New York, July 8 (IANS) A study of numerous seasonal dark streaks called "recurring slope lineae" or RSLs found at a canyon network on Mars has offered important clues that liquid water could be present on the Red Planet.
Water pulled from the atmosphere by salts, or mechanisms with no flowing water involved, remain possible explanations for the occurrence of RSLs in part of the Valles Marineris region near Mars' equator.
"There are so many of them, it's hard to keep track," said study led author Matthew Chojnacki from the University of Arizona.
"The occurrence of recurring slope lineae in these canyons is much more widespread than previously recognised. As far as we can tell, this is the densest population of them on the planet, so if they are indeed associated with contemporary aqueous activity, that makes this canyon system an even more interesting area than it is just from the spectacular geology alone," he added.
The team examined the geological context of canyonland RSL sites and also calculated how much water would need to be present if the streaks are due to liquid water seeping through a thin surface layer to darken the ground.
Many of the sites where RSLs were previously identified are on inner walls of impact craters. At that type of site, a conceivable explanation could be that an extensive underground layer holding water was punctured by the crater-forming impact long ago and still feeds warm-season flows.

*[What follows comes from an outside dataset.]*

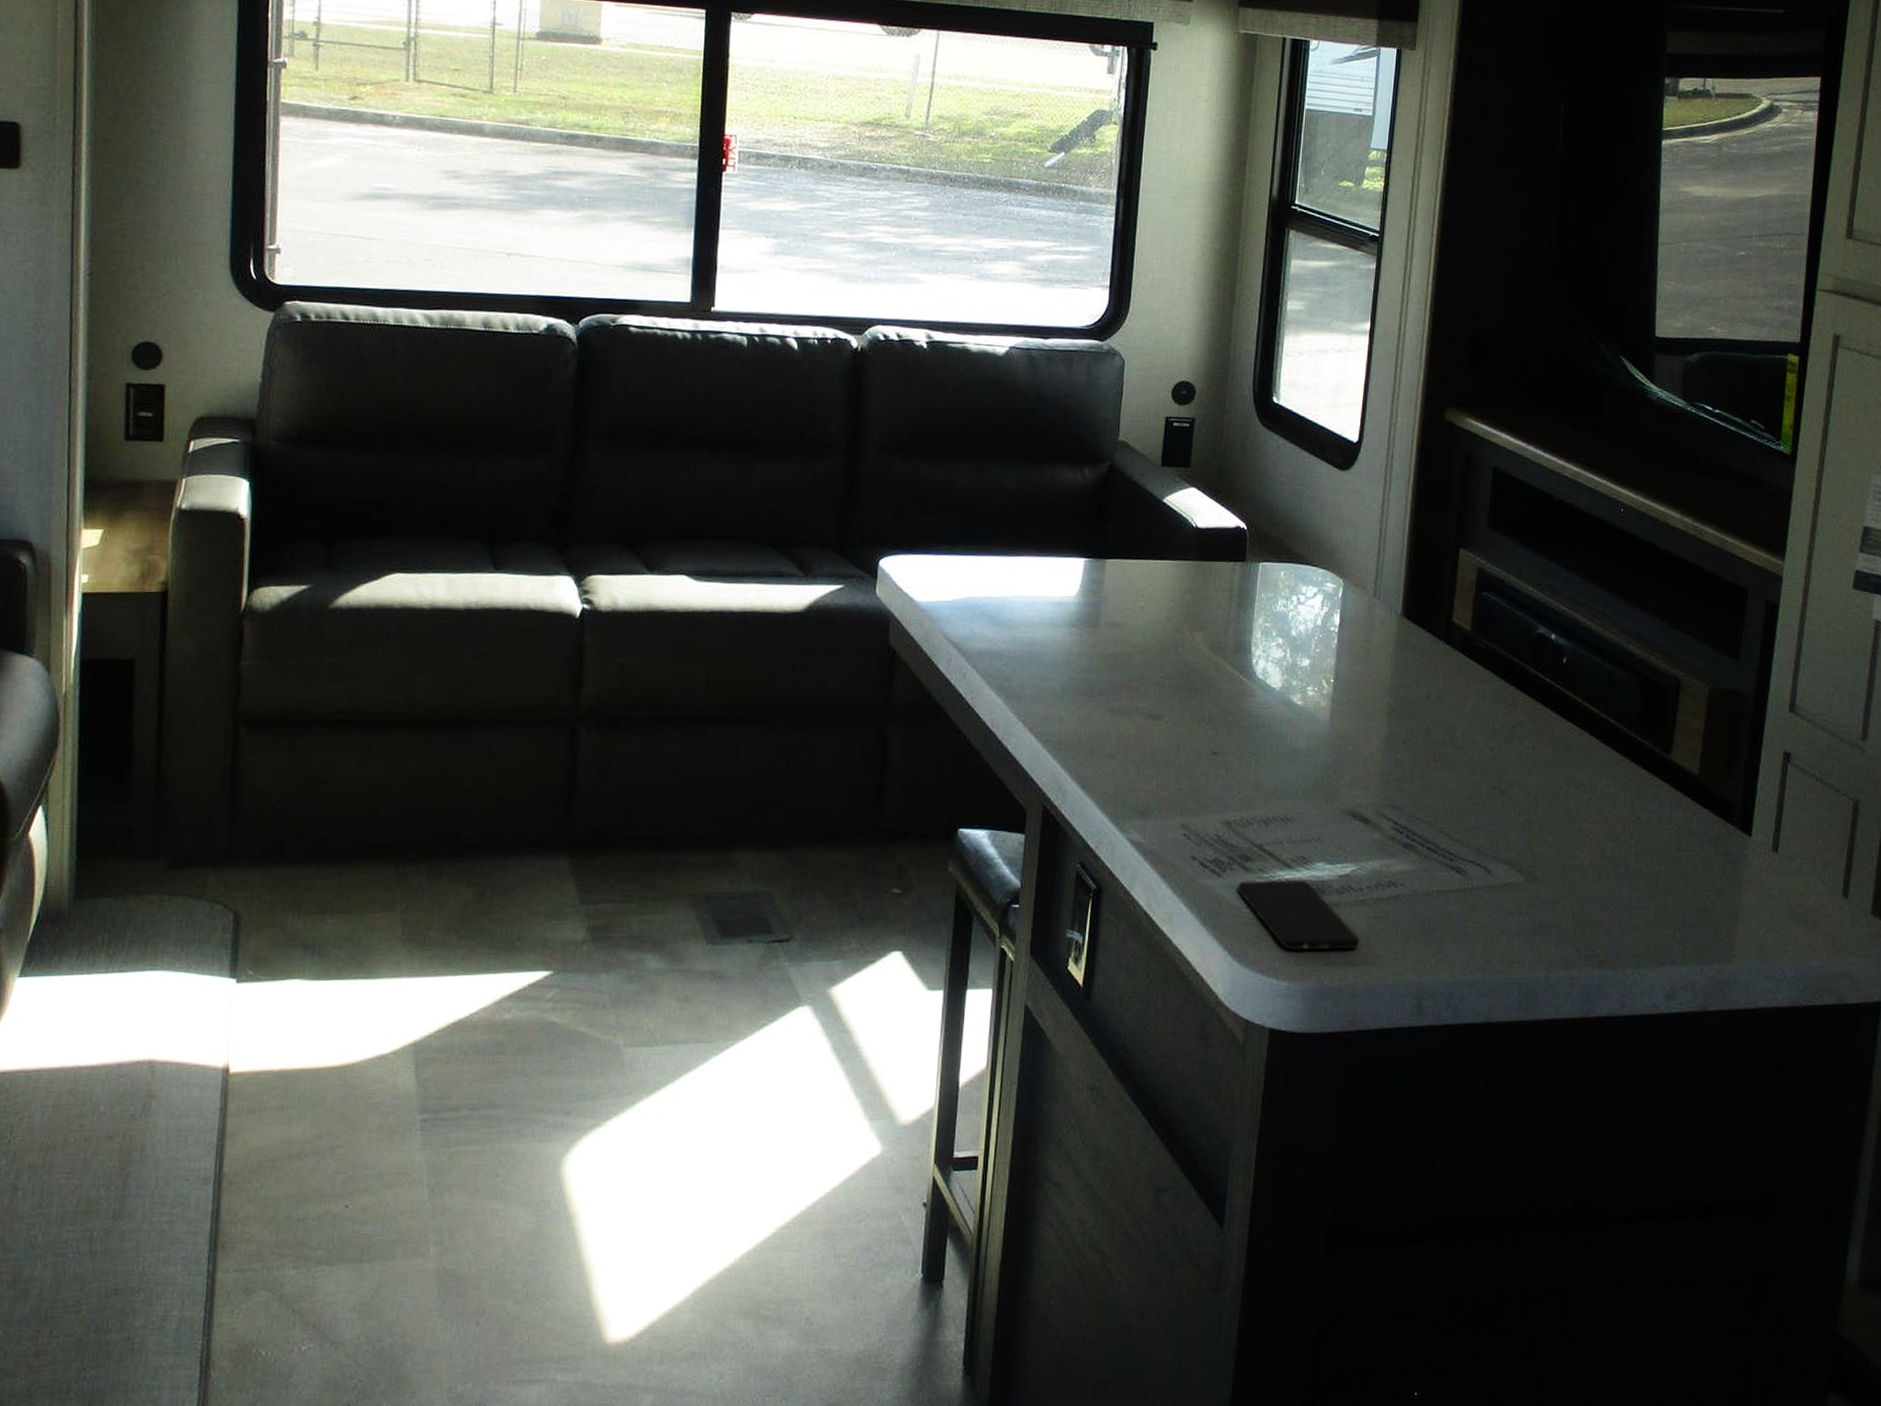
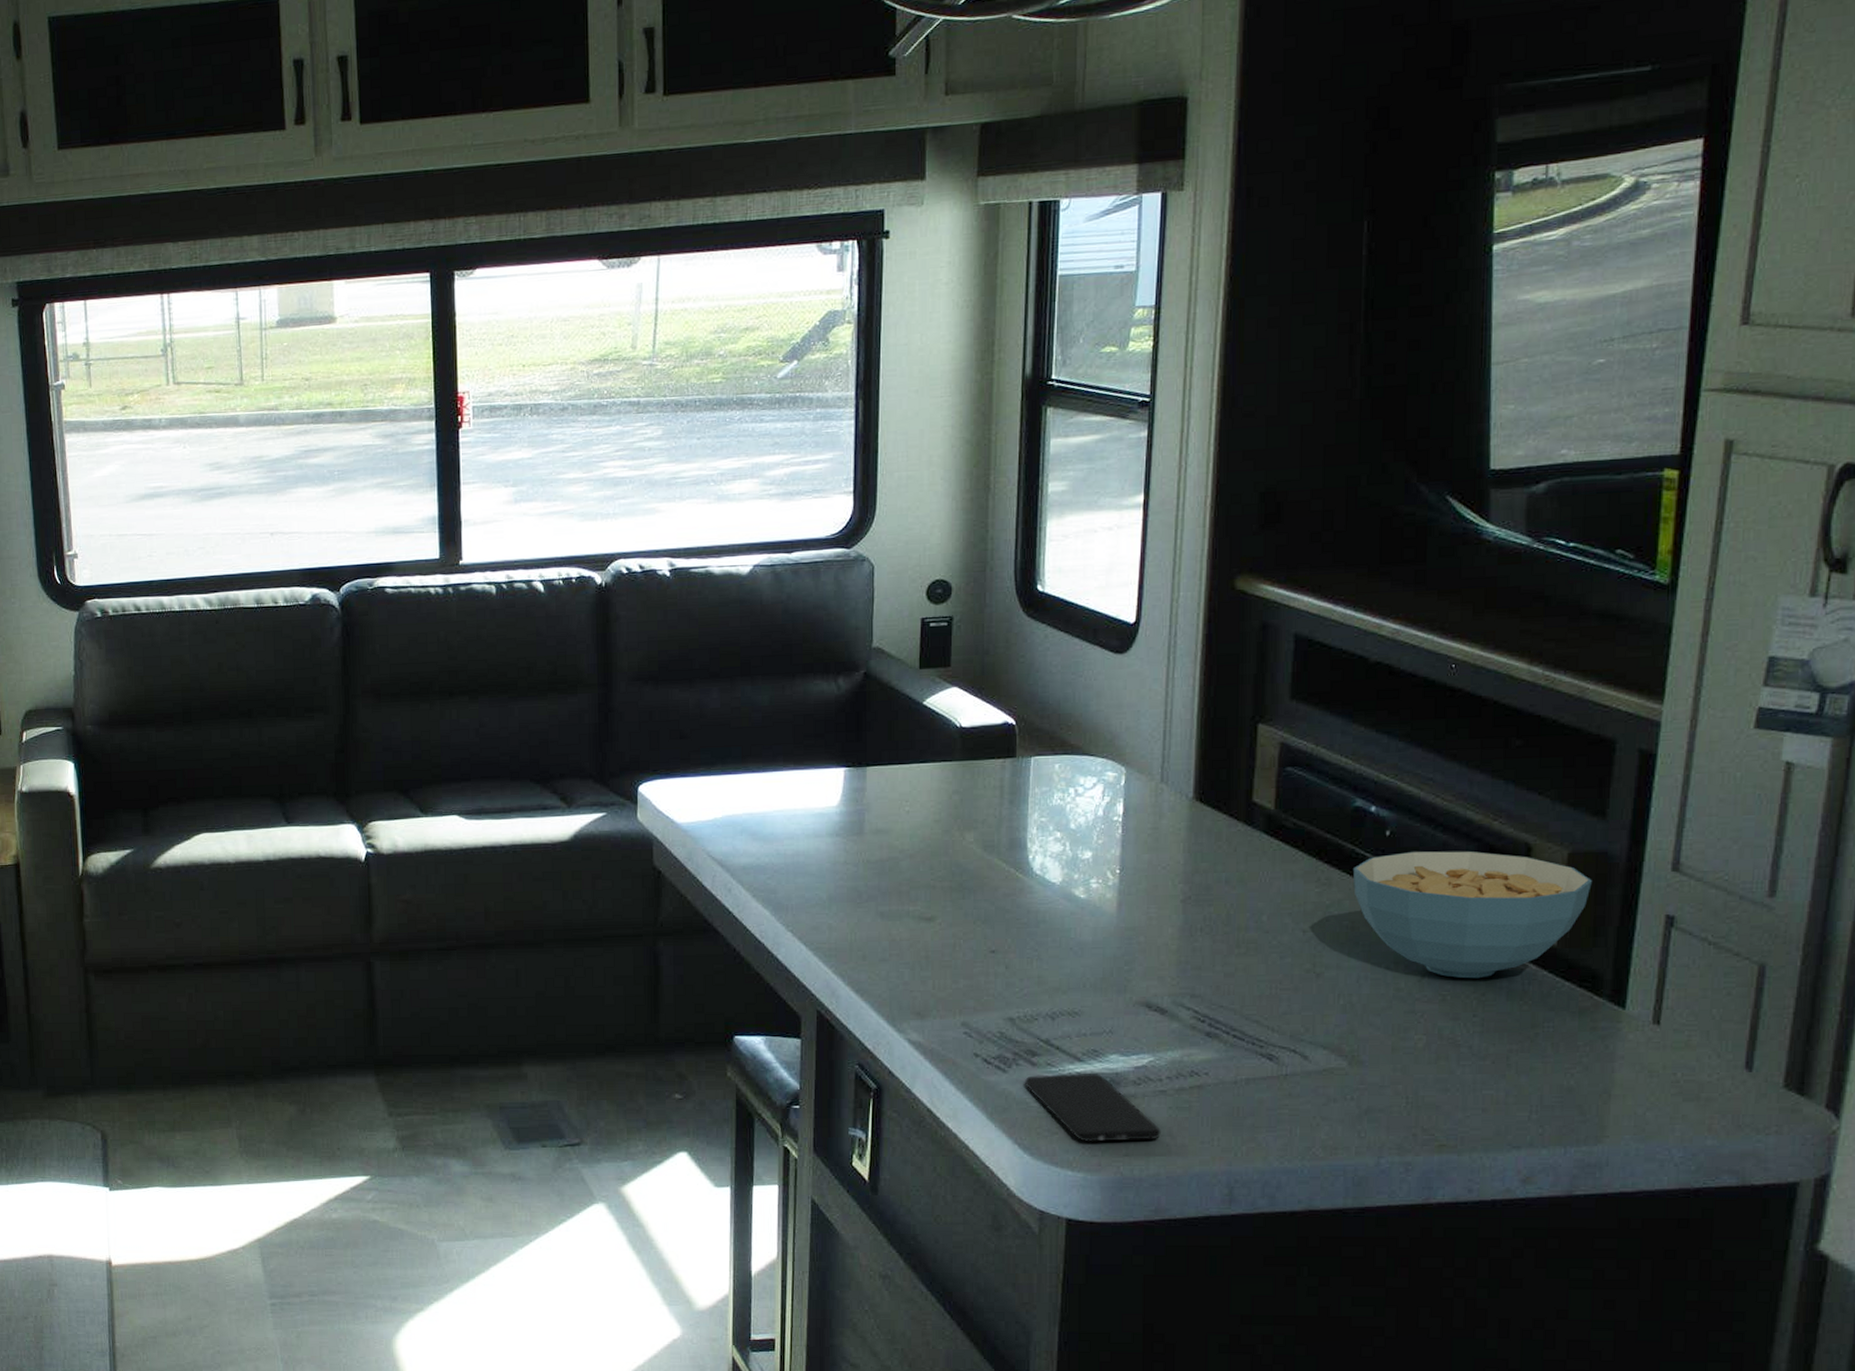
cereal bowl: none [1534,679,1727,802] -> present [1352,851,1592,979]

If it is seeping water that darkens RSLs, the amount of liquid water required each year to form the streaks in the studied portion of Valles Marineris would total about 10 to 40 Olympic-size swimming pools (about 30,000 to 100,000 cubic metres), the researchers estimate.
However, no such underground layer fits the ridge or peak shapes at several of the RSL sites in the new study.
Another possible mechanism previously proposed for RSLs is that some types of salts so strongly pull water vapour out of the Martian atmosphere that liquid brine forms at the ground surface.
The new study results, reported recently by NASA, bolsters the link between RSL and salts. Some sites bear bright, persistent streaks near the dark, seasonal ones. The bright streaks might result from salt left behind after evaporation of brine.
"There do seem to be more ways atmosphere and surface interact in the canyons than in blander topography, such as clouds trailing out of the canyons and low-lying haze in the canyons," Chojnacki said.
Another factor added by the new study is that RSLs not only darken the surface, but are also associated with material moving downslope. The research documents slumping and other three-dimensional changes at some RSL sites, occurring seasonally in tandem with the streaks.